Curator: What a striking gelatin-silver print. This photograph, potentially taken between 1934 and 1936, depicts an "Optocht Jeugdstorm," a youth group parade affiliated with the Dutch NSB party. It’s currently held here at the Rijksmuseum. Editor: It's a bleak image, almost austere. The monochromatic palette amplifies the sense of uniformity, doesn’t it? There's a coldness to the procession. The building in the background looks quite ordinary; yet in context it speaks volumes. Curator: Indeed. The NSB’s assimilation of youth organizations was strategic. These visual records are crucial for understanding the construction of national identity and how such movements infiltrated everyday life, shaping gender roles and expectations for future generations within a political context predicated on exclusion. What social messages were they communicating? Editor: Precisely. It makes me wonder about the source of the paper itself, where it was produced, and who profited.

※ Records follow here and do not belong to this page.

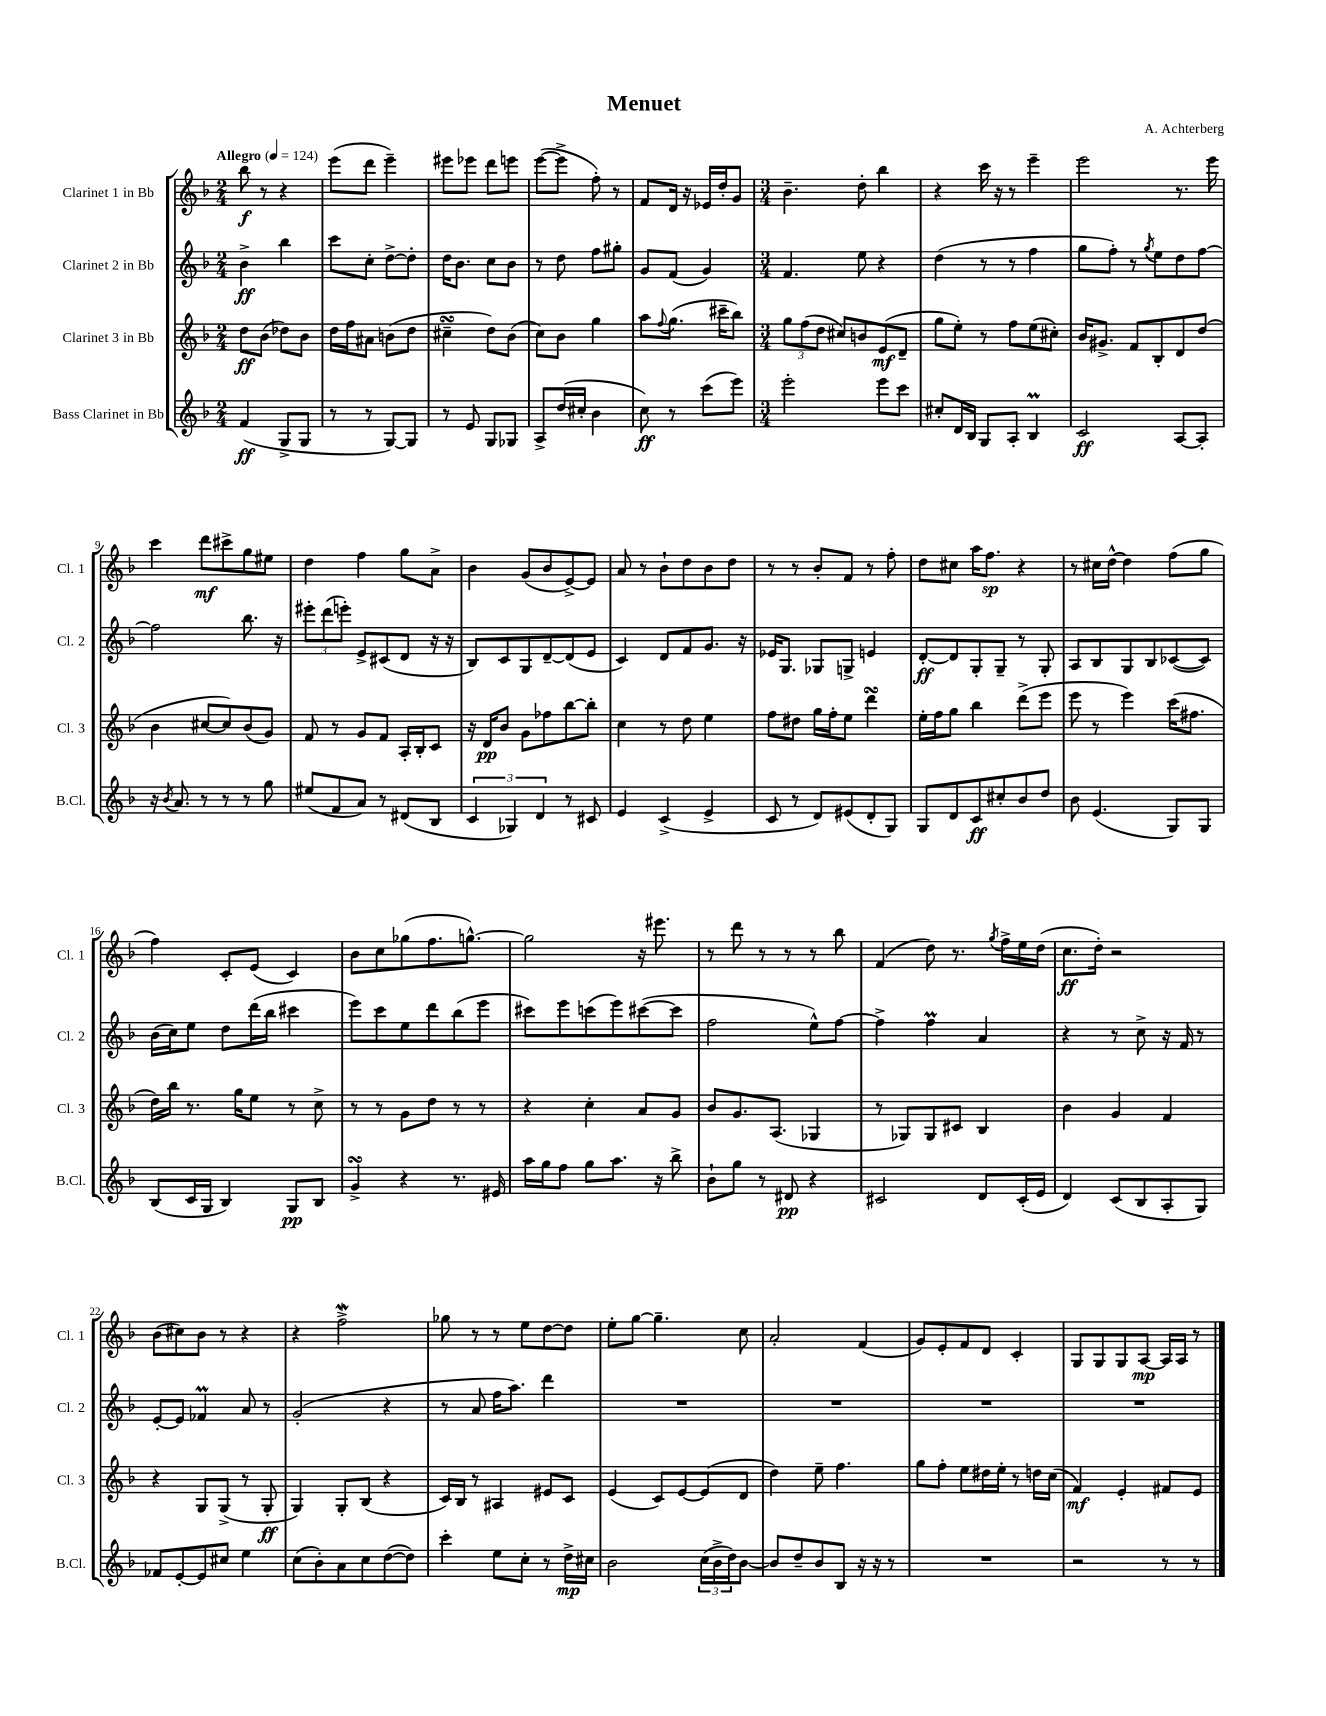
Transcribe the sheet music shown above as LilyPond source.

\header { title = "Menuet" composer = "A. Achterberg" }
<<
\new StaffGroup <<
\new Staff = "s0" \with { instrumentName = "Clarinet 1 in Bb" shortInstrumentName = "Cl. 1" } {
    \clef treble \key f \major \numericTimeSignature \time 2/4 \tempo "Allegro" 4 = 124
    bes''8\f r8 r4 |
    e'''8( d'''8 e'''4--) |
    eis'''8 ees'''8 d'''8 e'''8 |
    e'''8~( e'''8-> f''8-.) r8 |
    f'8 d'16 r16 ees'16 d''16-. g'8 |
    \numericTimeSignature \time 3/4 bes'4.-- d''8-. bes''4 |
    r4 c'''16 r16 r8 e'''4-- |
    e'''2 r8. e'''16 |
    c'''4 d'''8\mf cis'''8-> g''8 eis''8 |
    d''4 f''4 g''8 a'8-> |
    bes'4 g'8( bes'8 e'8~->) e'8 |
    a'8 r8 bes'8-! d''8 bes'8 d''8 |
    r8 r8 bes'8-. f'8 r8 f''8-. |
    d''8 cis''8 a''16 f''8.\sp r4 |
    r8 cis''16 d''16~-^ d''4 f''8( g''8 |
    f''4) c'8-. e'8( c'4) |
    bes'8 c''8 ges''8( f''8. g''8.~-^) |
    g''2 r16 eis'''8. |
    r8 d'''8 r8 r8 r8 bes''8 |
    f'4( d''8) r8. \acciaccatura { g''8 } f''16-> e''16 d''16( |
    c''8.\ff d''16-.) r2 |
    bes'8( cis''8) bes'8 r8 r4 |
    r4 f''2->\mordent |
    ges''8 r8 r8 e''8 d''8~ d''8 |
    e''8-. g''8~ g''4.-- c''8 |
    a'2-. f'4( |
    g'8) e'8-. f'8 d'8 c'4-. |
    g8 g8 g8 a8~\mp a16 a16 r8 \bar "|." |
}
\new Staff = "s1" \with { instrumentName = "Clarinet 2 in Bb" shortInstrumentName = "Cl. 2" } {
    \clef treble \key f \major \numericTimeSignature \time 2/4
    bes'4->\ff bes''4 |
    c'''8 c''8-. d''8~-> d''8-. |
    d''16 bes'8. c''8 bes'8 |
    r8 d''8 f''8 gis''8-. |
    g'8 f'8( g'4) |
    \numericTimeSignature \time 3/4 f'4. e''8 r4 |
    d''4( r8 r8 f''4 |
    g''8 f''8-.) r8 \acciaccatura { g''8 } e''8 d''8 f''8~ |
    f''2 bes''8. r16 |
    \tuplet 3/2 { eis'''8-. d'''8( e'''8-.) } e'8-> cis'8( d'8 r16 r16 |
    bes8) c'8 g8 d'8~-- d'8( e'8 |
    c'4) d'8 f'8 g'8. r16 |
    ees'16 g8. ges8 g8-> e'4 |
    d'8~-.\ff d'8 g8-. g8-- r8 g8-. |
    a8 bes8 g8 bes8 ces'8~( ces'8) |
    bes'16( c''16) e''8 d''8 d'''16( bes''16 cis'''4 |
    e'''8) c'''8 e''8 d'''8 bes''8( e'''8 |
    cis'''8) e'''8 c'''8( e'''8) cis'''8~( cis'''8 |
    f''2 e''8-^) f''8~ |
    f''4-> f''4\prall a'4 |
    r4 r8 c''8-> r16 f'16 r8 |
    e'8~-. e'8 fes'4\prall a'8 r8 |
    g'2-.( r4 |
    r8 a'8 f''16 a''8.) d'''4 |
    R2. |
    R2. |
    R2. |
    R2. \bar "|." |
}
\new Staff = "s2" \with { instrumentName = "Clarinet 3 in Bb" shortInstrumentName = "Cl. 3" } {
    \clef treble \key f \major \numericTimeSignature \time 2/4
    d''8\ff bes'8( des''8) bes'8 |
    d''16 f''16 ais'8 b'8( d''8 |
    cis''4--\turn d''8) bes'8( |
    c''8) bes'8 g''4 |
    a''8 \appoggiatura { f''8 } g''8.( cis'''16-- bes''8) |
    \numericTimeSignature \time 3/4 \tuplet 3/2 { g''8 f''8( d''8 } cis''8) b'8 e'8\mf( d'8-- |
    g''8 e''8-.) r8 f''8 e''8( cis''8-.) |
    bes'16 gis'8.-> f'8 bes8-. d'8 d''8( |
    bes'4 cis''8~ cis''8) bes'8( g'8) |
    f'8 r8 g'8 f'8 a16-. bes16-. c'8 |
    r16 d'16\pp bes'8 g'8 fes''8 bes''8~ bes''8-. |
    c''4 r8 d''8 e''4 |
    f''8 dis''8 g''16 f''16-. e''8 d'''4\turn |
    e''16-. f''16 g''8 bes''4 d'''8->( e'''8 |
    e'''8 r8 e'''4) c'''16( fis''8. |
    d''16) bes''16 r8. g''16 e''8 r8 c''8-> |
    r8 r8 g'8 d''8 r8 r8 |
    r4 c''4-. a'8 g'8 |
    bes'8 g'8. a8.( ges4 |
    r8 ges8) ges8 cis'8 bes4 |
    bes'4 g'4 f'4 |
    r4 g8 g8->( r8 g8-.\ff |
    g4) g8-. bes8( r4 |
    c'16) bes16 r8 ais4 eis'8 c'8 |
    e'4( c'8) e'8~ e'8( d'8 |
    d''4) e''8-- f''4. |
    g''8 f''8-. e''8 dis''16 e''16-. r8 d''16 c''16( |
    f'4\mf) e'4-. fis'8 e'8 \bar "|." |
}
\new Staff = "s3" \with { instrumentName = "Bass Clarinet in Bb" shortInstrumentName = "B.Cl." } {
    \clef treble \key f \major \numericTimeSignature \time 2/4
    f'4\ff( g8-> g8 |
    r8 r8 g8~) g8 |
    r8 e'8 g8 ges8 |
    a8-> d''16( cis''16-. bes'4 |
    c''8\ff) r8 c'''8( e'''8) |
    \numericTimeSignature \time 3/4 e'''2-. e'''8 c'''8 |
    cis''8-. d'16 bes16 g8 a8-. bes4\prall |
    c'2\ff a8~ a8-. |
    r16 \acciaccatura { bes'8 } a'8. r8 r8 r8 g''8 |
    eis''8( f'8 a'8) r8 dis'8( bes8 |
    \tuplet 3/2 { c'4 ges4) d'4 } r8 cis'8 |
    e'4 c'4->( e'4-> |
    c'8 r8 d'8) eis'8( d'8-. g8) |
    g8 d'8 c'8\ff cis''8-. bes'8 d''8 |
    bes'8 e'4.( g8) g8 |
    bes8( c'16 g16 bes4) g8\pp bes8 |
    g'4->\turn r4 r8. eis'16 |
    a''16 g''16 f''8 g''8 a''8. r16 bes''8-> |
    bes'8-! g''8 r8 dis'8\pp r4 |
    cis'2 d'8 cis'16-.( e'16 |
    d'4) c'8( bes8 a8-. g8) |
    fes'8 e'8~-. e'8 cis''8 e''4 |
    c''8( bes'8-.) a'8 c''8 d''8~( d''8) |
    c'''4-. e''8 c''8-. r8 d''16->\mp cis''16 |
    bes'2 \tuplet 3/2 { c''16( bes'16-> d''16) } bes'8~ |
    bes'8 d''8-- bes'8 bes8 r16 r16 r8 |
    R2. |
    r2 r8 r8 \bar "|." |
}
>>
>>
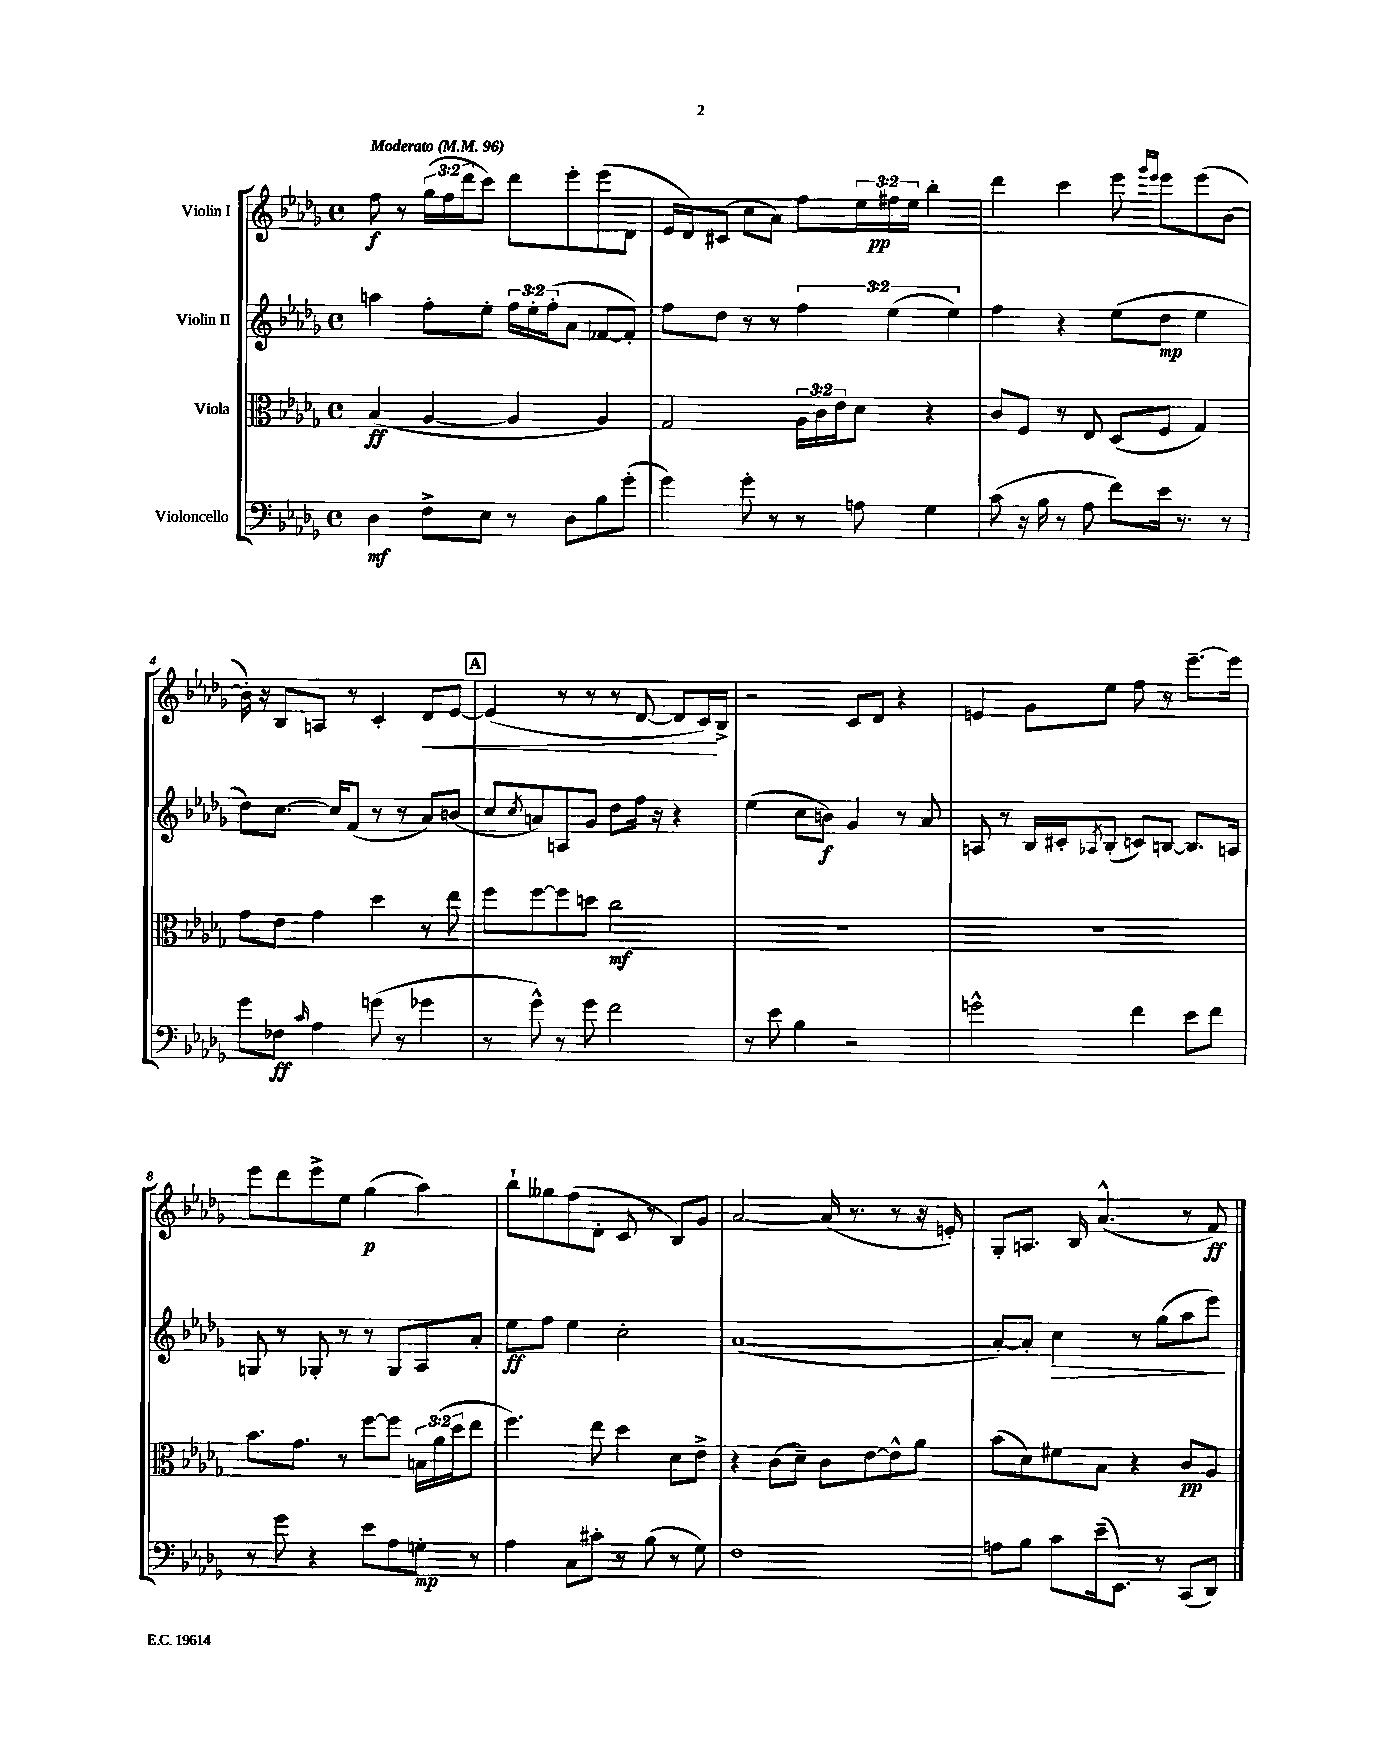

**kern	**kern	**kern	**kern
*staff4	*staff3	*staff2	*staff1
*clefF4	*clefC3	*clefG2	*clefG2
*k[b-e-a-d-g-]	*k[b-e-a-d-g-]	*k[b-e-a-d-g-]	*k[b-e-a-d-g-]
*M4/4	*M4/4	*M4/4	*M4/4
*met(c)	*met(c)	*met(c)	*met(c)
*MM96	*MM96	*MM96	*MM96
4D-\	(4B-/	4aa\	8ff\
.	.	.	8r
8F^\L	[4A-/	8ff'\L	(24gg-\LL
.	.	.	24ff\
.	.	.	24ddd-\J
8E-\J	.	8ee-'\J	8ccc\J)
8r	4A-/]	24ff\LL	8ddd-\L
.	.	24ee-'\	.
.	.	(24ff'\J	.
8D-\L	.	8a-\J	8eee-'\
8B-\	4A-/)	[8f-/L	(8eee-\
(8g-'\J	.	8f-'/]J)	8d-\J
=	=	=	=
4g-\)	2G-/	8ff\L	16e-/LL
.	.	.	16d-/J)
.	.	8dd-\J	(8c#/J
8g-'\	.	8r	8cc\L
8r	.	8r	8a-\J)
8r	24A-\LL	6ff\	8ff\L
.	24c\	.	.
.	24e-\J	.	.
8A\	8d-\J	.	24ee-\L
.	.	(6ee-\	24ff#\
.	.	.	24ee-\JJ
4G-\	4r	.	4bb-'\
.	.	6ee-\)	.
=	=	=	=
(8c\	8c/L	4ff\	4ddd-\
16r	8F/J	.	.
16B-\	.	.	.
8r	8r	4r	4ccc\
8A-\	8E-/	.	.
8f\L)	(8D-/L	(8ee-\L	8eee-\
.	.	.	16qqggg-/LL
.	.	.	16qqeee-/JJ
16e-\Jk	8F/J	8dd-\J	8eee-\L
8.r	.	.	.
.	4G-/)	4ee-\	(8eee-\
8r	.	.	[8b-\J
=	=	=	=
8g-\L	8g-\L	8dd-\L)	16b-'\])
.	.	.	16r
8F-\J	8e-\J	[8.cc\J	8B-/L
16qqc/	.	.	.
4A-\	4g-\	.	8A/J
.	.	16cc/]LK	.
.	.	(8f/J	8r
(8g\	4dd-\	8r	4c'/
8r	.	8r	.
4g-\	8r	8a-/L)	8d-/L
.	8ee-\	(8b/J	[8e-/J
=	=	=	=
8r	8ff\L	8cc/L	(4e-/]
.	.	8qcc/	.
8g-^^\)	[8ff\	8a/)	.
8r	8ff\]	8A/	8r
8g-\	8dd\J	8g-/J	8r
2f\	2cc\	8dd-\L	8r
.	.	16ff\Jk	[8d-/
.	.	16r	.
.	.	4r	8d-/]L
.	.	.	16c/L)
.	.	.	16B-^/JJ
=	=	=	=
8r	1r	(4ee-\	2r
8e-\	.	.	.
4B-\	.	8cc\L	.
.	.	8b\J)	.
2r	.	4g-/	8c/L
.	.	.	8d-/J
.	.	8r	4r
.	.	8a-/	.
=	=	=	=
2g^^\	1r	8A/	4e/
.	.	8r	.
.	.	16B-/LL	8g-\L
.	.	16c#'/J	.
.	.	8qA-/	.
.	.	(8B-'/J	8ee-\J
4f\	.	8c/L)	8ff\
.	.	[8B/J	8r
8e-\L	.	8.B/]L	[8.eee-~\L
8f\J	.	.	.
.	.	16A/Jk	16eee-\]Jk
=	=	=	=
8r	8.b-\L	8G/	8eee-\L
8g-\	.	8r	8ddd-\
.	8.g-\J	.	.
4r	.	8G-'/	8eee-^\
.	8r	8r	8ee-\J
8e-\L	[8ff\L	8r	(4gg-\
8A-\	8ff\]J	8G-/L	.
8G'\J	24B\LL	8A-/	4aa-\)
.	(24a-\	.	.
.	24dd-\J	.	.
8r	8ee-\J	8a-'/J	.
=	=	=	=
4A-\	4.ff\)	8ee-\L	8bb-`\L
.	.	8ff\J	8gg--\
8C\L	.	4ee-\	(8ff\
8c#'\J	8ee-\	.	8d-'\J
8r	4dd-\	2cc'\	8c/
(8B-\	.	.	8r
8r	8d-\L	.	8B-/L)
8G-\)	8e-^\J	.	8g-/J
=	=	=	=
1F	4r	([1a-	[2a-/
.	(8c\L	.	.
.	8d-~\J)	.	.
.	8c\L	.	(16a-/]
.	.	.	8.r
.	[8e-\	.	.
.	8e-^^\]	.	8r
.	8a-\J	.	16r
.	.	.	16e'/)
=	=	=	=
8A\L	(8b-\L	8a-'/_L)	8G-'/L
8B-\J	8d-\)	8a-'/]J	8.A/J
8c\L	8f#\	4cc\	.
.	.	.	16B-/
(16e-~\k	8B-\J	.	(4.a-^^/
8.EE-\J)	.	.	.
.	4r	8r	.
8r	.	(8gg-\L	.
(8CC/L	8c/L	8aa-\	8r
8DD-/J)	8A-/J	8eee-\J)	8f/)
==	==	==	==
*-	*-	*-	*-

Also the printing technology and what its wide-scale application made possible in terms of propaganda and social engineering. Curator: Thinking about it, photography itself becomes a tool for crafting a specific narrative, manipulating visual culture to reinforce ideologies. This image freezes a specific historical moment, seemingly innocent. The landscape, too, it looks so common but the symbols, and the group themselves are signaling the political rhetoric they follow. How did that context change when exhibited, copied and circulated at the time? Editor: And the labour... Consider the individuals who developed the print, the conditions of photographic production, or the hands involved in circulating the image. That is an integral part of the image, a story in itself. The cumulative impact of making the photographic paper, to expose the photo, and ultimately circulate it. It implicates so many others who became an essential component to how it came to being and functions in culture. Curator: This photograph serves as a stark reminder that historical imagery carries not only aesthetic and documentary value but also deep political and ideological weight, which must be addressed and considered. It challenges us to look at the subtle nuances of power and control in times when everything appears mundane. Editor: Absolutely, I am left thinking about not just the ideology on display but about the unseen infrastructure—material, social, human—that enabled its very propagation, its presence here now.